In England the automobilist has had to suffer a great deal at the hands of ignorant and intolerant road builders and guardians. Police traps, on straight level stretches miles from any collection of dwellings, will not keep down speed so long as dangerous cobblestoned alleys, winding through suburban London towns, have no guardian to regulate the traffic or give the stranger a hint that he had best go slowly.

The milk and butchers' carts go on with their deadly work, but the police in England are too busy worrying the motorist to pay any attention.

Some county boroughs have applied a ten-mile speed limit, even though the great bulk of their area is open country; but twenty miles an hour for an automobile is far safer for the public than is most other traffic, regardless of the rate at which it moves.

Speed, so far as the bystander is concerned, is a very difficult thing to judge, and the automobilist seldom, if ever, gets fair treatment if he meets with the slightest accident.

Most people judge the speed of an automobile by the noise that it makes.
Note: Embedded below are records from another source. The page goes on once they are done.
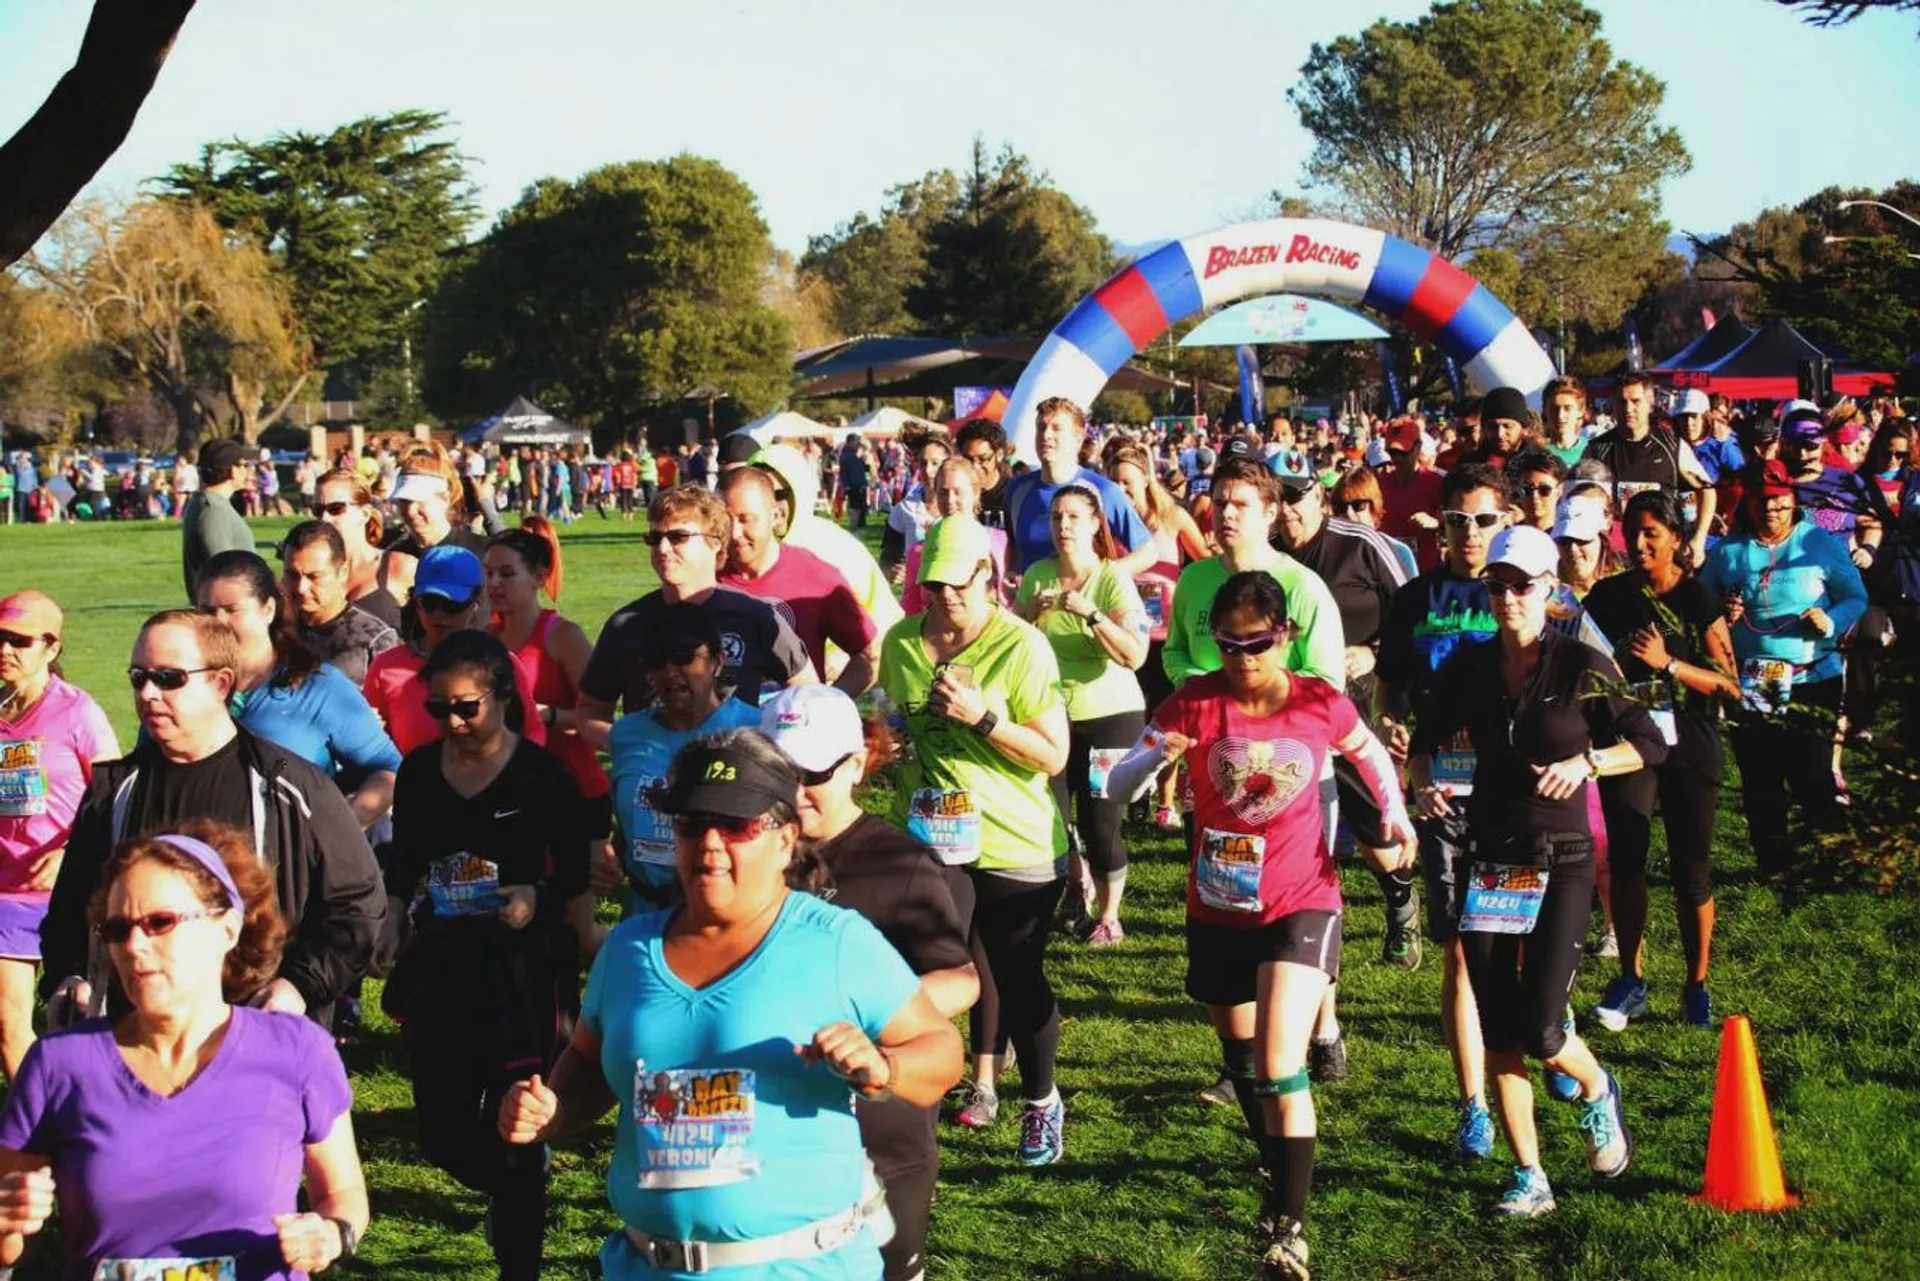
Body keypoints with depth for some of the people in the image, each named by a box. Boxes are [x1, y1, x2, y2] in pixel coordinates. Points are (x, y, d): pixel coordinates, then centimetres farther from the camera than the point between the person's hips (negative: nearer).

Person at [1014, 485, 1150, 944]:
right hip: (1052, 711, 4)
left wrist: (1090, 613, -30)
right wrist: (1031, 611, -13)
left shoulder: (1114, 579, -12)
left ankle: (1108, 915, 15)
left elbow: (1135, 656, -21)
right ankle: (1080, 885, 36)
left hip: (1110, 714, -4)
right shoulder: (1037, 575, 0)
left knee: (1101, 824, -5)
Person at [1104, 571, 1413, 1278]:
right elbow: (1118, 785, -17)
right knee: (1241, 1058, 22)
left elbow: (1370, 753, 12)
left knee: (1280, 1068, -17)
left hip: (1300, 906, -2)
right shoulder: (1194, 703, -12)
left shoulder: (1321, 705, -10)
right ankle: (1277, 1166, 48)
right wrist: (1154, 757, -38)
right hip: (1218, 911, 2)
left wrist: (1393, 810, -5)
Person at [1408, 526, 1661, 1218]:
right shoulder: (1468, 666, 3)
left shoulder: (1581, 665, -8)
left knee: (1540, 1034, -9)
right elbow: (1424, 740, 15)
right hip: (1487, 857, 4)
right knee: (1498, 1033, 2)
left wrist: (1585, 762, -18)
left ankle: (1598, 1091, 26)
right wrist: (1423, 783, -5)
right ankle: (1529, 1178, 13)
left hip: (1561, 862, -4)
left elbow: (1649, 743, -3)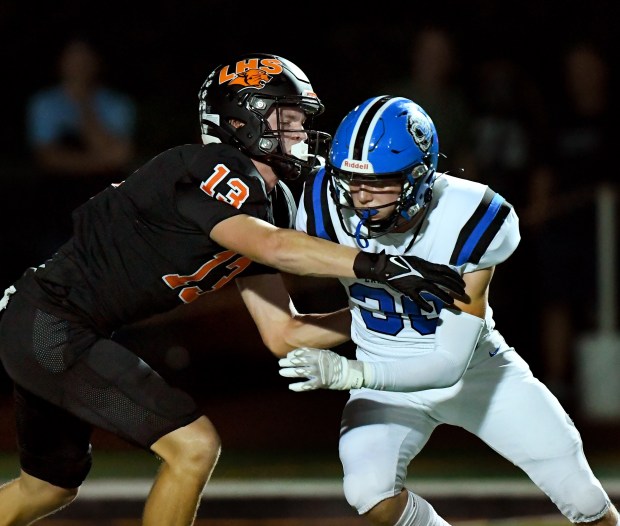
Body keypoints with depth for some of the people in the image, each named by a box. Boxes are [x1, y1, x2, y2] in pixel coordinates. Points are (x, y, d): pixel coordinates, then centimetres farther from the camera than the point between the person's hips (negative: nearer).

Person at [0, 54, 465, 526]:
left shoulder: (269, 203, 8)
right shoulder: (219, 171, -20)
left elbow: (283, 334, 8)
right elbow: (271, 247, -40)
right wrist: (378, 266, -42)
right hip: (51, 331, -11)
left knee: (52, 486, 26)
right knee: (194, 446, -12)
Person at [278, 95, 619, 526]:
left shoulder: (469, 221, -30)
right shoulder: (329, 205, -25)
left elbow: (450, 364, -32)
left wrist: (350, 373, -42)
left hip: (473, 365, -1)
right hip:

This, up to within a few years, put most automobiles going at a slow speed at a great disadvantage, for the slower they went the noisier they were; but matters of design and control have changed this somewhat, and the public now protests because "a great death-dealing monster crept up silently behind – coming at a terrific rate." You cannot please every one, and you cannot educate a non-participating public all at once.

As for speed on the road, it is a variable thing, and a thing difficult to estimate correctly. Electric cars run at a speed of from ten to twenty-two miles an hour in England, even in the towns, and no one says them nay. Hansoms, on the Thames Embankment in London, do their regular fifteen miles an hour, but automobiles are still held down to ten.

The official timekeeper of the Automobile Club of Great Britain and Ireland took the following times (in 1905) in Piccadilly, one of the busiest, if not the most congested thoroughfare in London.

When one considers how difficult to control, particularly amid crowded traffic, a horse-drawn vehicle is, and how very easy it is to control an up-to-date automobile, one cannot but feel that a little more consideration should be shown the automobilist by those in authority.

The road obstructions, slow-going traffic which will not get out of one's way, carts left unattended and the like, make most of the real and fancied dangers which are laid to the door of the very mobile motor-car.

In Holland and Belgium dogs seem to be the chief road obstructions, or at least dangers, not always willingly perhaps, but still ever-present. In England it is mostly children.

In France not all the difficulties one meets with en route are willful obstructors of one's progress. In La Beauce the geese and ducks are prudent, in the Nivernais the oxen are placid, and in Provence the donkeys are philosophical; but in Brittany the horses and mules and their drivers take fright immediately they suspect the coming of an automobile, and in the Vendée the market-wagons, and those laden with the product of the vine, career madly at the extremities of exceedingly lusty examples of horse flesh to the pending disaster of every one who does not get out of the road.

Sheep and hens are everywhere that they ought not to be, and there seems no way of escaping them. One can but use all his ingenuity and slip through somehow. Dogs are bad enough and ought to be exterminated. They are the silliest beasts which one finds uncontrolled on the roadways. Children, of course, one defers to, but they are outrageously careless and very foolish at times, and in short are the greatest responsibility for the driver in the small towns of England and France. In France some effort is being made in the schools to teach them something about a proper regard for automobile traffic, and with good results; but no one has heard of anything of the sort being attempted in England.